YOUR TASK: Could you rewrite the part of the rows below that opens with the line containing "ÎNSCRIERE: 5-14 iulie" and closes with the line containing "Pentru păreri ale", changing "MATERII DE STUDIU" to "DISCIPLINE" and keeping everything else the same?

GIVEN RECORDS section start

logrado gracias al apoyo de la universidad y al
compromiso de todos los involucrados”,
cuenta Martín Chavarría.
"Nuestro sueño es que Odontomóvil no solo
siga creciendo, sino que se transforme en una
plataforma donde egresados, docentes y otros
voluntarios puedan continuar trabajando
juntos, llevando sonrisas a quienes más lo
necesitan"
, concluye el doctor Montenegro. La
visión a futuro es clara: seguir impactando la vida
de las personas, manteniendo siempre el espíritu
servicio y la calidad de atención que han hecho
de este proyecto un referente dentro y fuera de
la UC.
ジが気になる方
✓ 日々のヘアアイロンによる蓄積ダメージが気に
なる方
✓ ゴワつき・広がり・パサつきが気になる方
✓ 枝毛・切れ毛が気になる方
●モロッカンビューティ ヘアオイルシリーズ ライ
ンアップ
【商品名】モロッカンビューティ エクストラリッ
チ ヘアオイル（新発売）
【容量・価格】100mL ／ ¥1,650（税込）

GIVEN RECORDS section end
GIVEN RECORDS section start

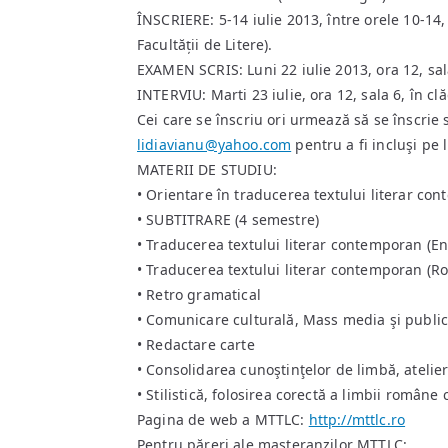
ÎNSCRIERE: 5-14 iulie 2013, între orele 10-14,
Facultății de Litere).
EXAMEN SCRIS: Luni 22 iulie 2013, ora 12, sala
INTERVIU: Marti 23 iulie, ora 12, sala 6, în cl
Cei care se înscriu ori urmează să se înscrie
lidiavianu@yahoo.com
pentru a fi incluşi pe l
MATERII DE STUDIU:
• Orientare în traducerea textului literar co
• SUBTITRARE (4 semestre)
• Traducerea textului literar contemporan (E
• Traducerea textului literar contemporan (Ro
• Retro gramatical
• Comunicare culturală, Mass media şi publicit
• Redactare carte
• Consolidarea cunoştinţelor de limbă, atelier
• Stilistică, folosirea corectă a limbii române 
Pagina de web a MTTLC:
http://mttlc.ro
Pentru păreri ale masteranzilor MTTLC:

GIVEN RECORDS section end

REPLY TO THE TASK:
ÎNSCRIERE: 5-14 iulie 2013, între orele 10-14,
Facultății de Litere).
EXAMEN SCRIS: Luni 22 iulie 2013, ora 12, sala
INTERVIU: Marti 23 iulie, ora 12, sala 6, în cl
Cei care se înscriu ori urmează să se înscrie
lidiavianu@yahoo.com
pentru a fi incluşi pe l
DISCIPLINE:
• Orientare în traducerea textului literar co
• SUBTITRARE (4 semestre)
• Traducerea textului literar contemporan (E
• Traducerea textului literar contemporan (Ro
• Retro gramatical
• Comunicare culturală, Mass media şi publicit
• Redactare carte
• Consolidarea cunoştinţelor de limbă, atelier
• Stilistică, folosirea corectă a limbii române 
Pagina de web a MTTLC:
http://mttlc.ro
Pentru păreri ale masteranzilor MTTLC:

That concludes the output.